In Depth

Target’s Credit Card Payment Rate On The Rise

A greater percentage of Target shoppers are opting to use Target’s REDcards, debit and credit card products that offer users automatic 5 percent discounts. The boost in REDcard use id helping the megaretailer deflect interchange expenses while also providing it with valuable customer data.

More Target sales are going Red, as a growing percentage of customers are using the retailer’s debit and credit REDcards.

In doing so, the company is able to avoid interchange expenses related to acceptance of traditional network-branded cards, and it can collect more valuable customer data.

During the three months ended May 3, 11.3 percent of sales in U.S. Target stores were conducted with Target debit cards, up from 8.6 percent that were during the same period last year, the retailer reported May 21 with the company’s fiscal first quarter earnings. Target credit cards were used for 9.1 percent of sales, up from 8.5 percent. Total REDcard penetration during the quarter was 20.4 percent of sales, up from 17.1 percent.

Sales for the company’s U.S. operations for the quarter totaled $16.7 billion, up slightly from $16.6 billion during the same period last year. Target operated 1,789 total stores at the end of the quarter, up from 1,784 a year earlier.

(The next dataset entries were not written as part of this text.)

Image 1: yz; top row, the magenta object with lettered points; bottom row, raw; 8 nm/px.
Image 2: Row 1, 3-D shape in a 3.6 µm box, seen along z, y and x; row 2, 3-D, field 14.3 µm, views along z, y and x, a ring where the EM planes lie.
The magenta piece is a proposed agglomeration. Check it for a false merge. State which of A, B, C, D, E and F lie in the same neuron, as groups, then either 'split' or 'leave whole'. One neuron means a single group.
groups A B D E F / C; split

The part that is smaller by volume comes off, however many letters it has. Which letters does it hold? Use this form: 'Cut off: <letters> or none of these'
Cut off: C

Canadian operations also saw REDcard increases, but the penetration was much less. During the period, 2.1 percent of sales were conducted using Target debit cards, up from 1 percent a year earlier. Target credit cards were used for 1.8 percent of sales, also up from 1 percent. Total REDcard penetration in Target’s Canadian operations was 3.9 percent, up from 2 percent. The company’s Canadian operations reported sales of $393 million, up from $86 million. Target operated 127 Canadian retail stores at the end of the period, up from 24 a year earlier and from 124 at the beginning of February.

EMV move

During the quarter, Target announced that, beginning in early 2015, the company’s entire REDcard portfolio will convert to MasterCard-branded chip-and-PIN cards, as will existing co-branded cards. The company, which also expects to have chip-enabled readers in its stores by September, recorded a $13 million expense during the first quarter of 2014 related to the decision to convert cards to the EMV format.

Target’s decision to convert was the result of a data breach that occurred in December in which an intruder gained unauthorized access to its network and stole payment card and other guest information. The company incurred $18 million of net expense during the quarter, reflecting $26 million of total expenses partially offset by the recognition of an $8 million insurance receivable.

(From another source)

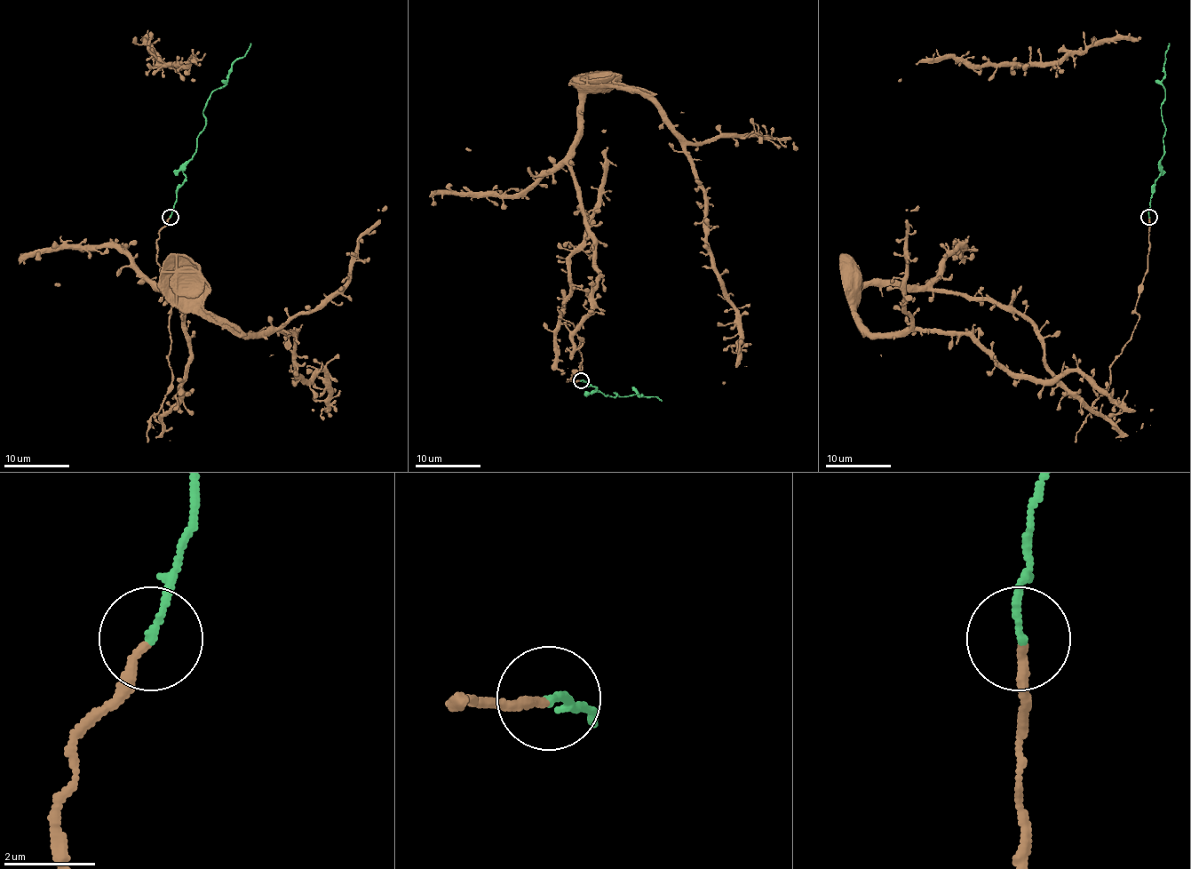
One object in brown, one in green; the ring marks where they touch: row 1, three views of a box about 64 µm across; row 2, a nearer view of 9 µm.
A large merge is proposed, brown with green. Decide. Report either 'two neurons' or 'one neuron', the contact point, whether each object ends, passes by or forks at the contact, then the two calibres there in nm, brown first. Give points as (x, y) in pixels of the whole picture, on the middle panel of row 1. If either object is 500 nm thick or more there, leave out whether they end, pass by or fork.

That expense, however, did not include any accrual for the potential payment card network claims for counterfeit fraud losses, Target said in its earnings announcement. “The amount accrued to date for probable losses on potential payment card network claims consists solely of operating expense reimbursement obligations,” the retailer said. “At this time, the company is unable to reasonably estimate a range of possible losses on the payment card networks potential claims in excess of the amount accrued.”

Breach fallout fading?

During a conference call with analysts to discuss the quarter’s earnings on May 21, Kathee Tesija, Target chief merchandising and supply chain officer, noted that one of the reasons Target is switching to EMV is to help bring back customers put off by the breach.

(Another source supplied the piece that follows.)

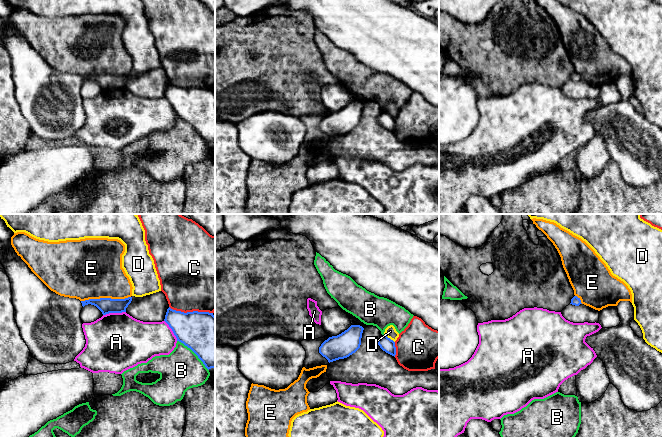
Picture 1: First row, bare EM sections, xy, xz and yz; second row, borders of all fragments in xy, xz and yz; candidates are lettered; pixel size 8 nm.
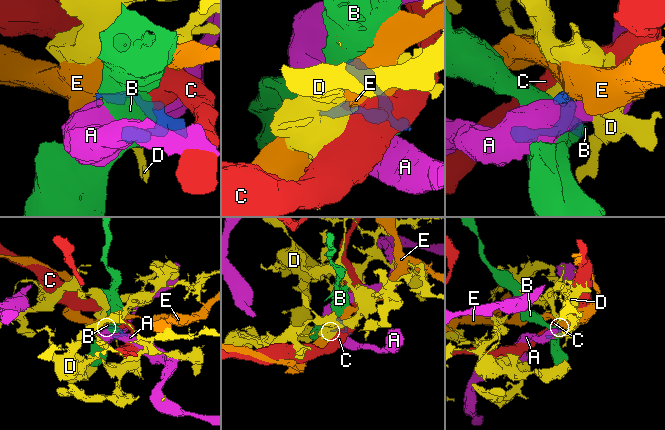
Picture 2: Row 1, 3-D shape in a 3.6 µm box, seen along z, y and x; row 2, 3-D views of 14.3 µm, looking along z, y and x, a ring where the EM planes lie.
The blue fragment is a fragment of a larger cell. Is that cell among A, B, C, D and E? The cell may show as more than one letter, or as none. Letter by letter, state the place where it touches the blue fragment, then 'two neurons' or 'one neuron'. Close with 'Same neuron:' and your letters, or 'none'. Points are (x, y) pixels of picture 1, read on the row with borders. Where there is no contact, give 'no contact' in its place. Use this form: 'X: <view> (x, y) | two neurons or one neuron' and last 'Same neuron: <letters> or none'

“Consumer survey data shows that we’ve made substantial progress on measures of Target’s favorability and integrity in the U.S., and they are approaching levels we were seeing prior to the data breach,” she said.

However, while trust measures have improved, Target still needs to make more progress to restore them to pre-breach levels, Tesija said. “That’s why we’re focused on delivering on our commitment to accelerate the rollout of chip-and-PIN on our cards and in our stores, along with many other visible steps we are taking to increase the security of the entire U.S. card payment system,” she said.

Target during the quarter ramped up REDcard offers, and by the end of the quarter it was making offers with the same frequency as before the breach, John  Mulligan, Target chief financial officer and interim CEO, said on the call.

“When we make an offer, the application rate for our credit card has largely recovered to pre-breach levels, but the rate for the debit card is responding less quickly,” he said. “As a result, we expect slower U.S. REDcard penetration growth in the second quarter, up between 200 and 300 basis points from last year.”

Looking ahead, and as part of a broader effort to rebuild traffic and sales, Target intends to work to reaccelerate REDcard growth, particularly the debit product, with an enhanced focus on the role store staff play in generating REDcard applications, Mulligan said.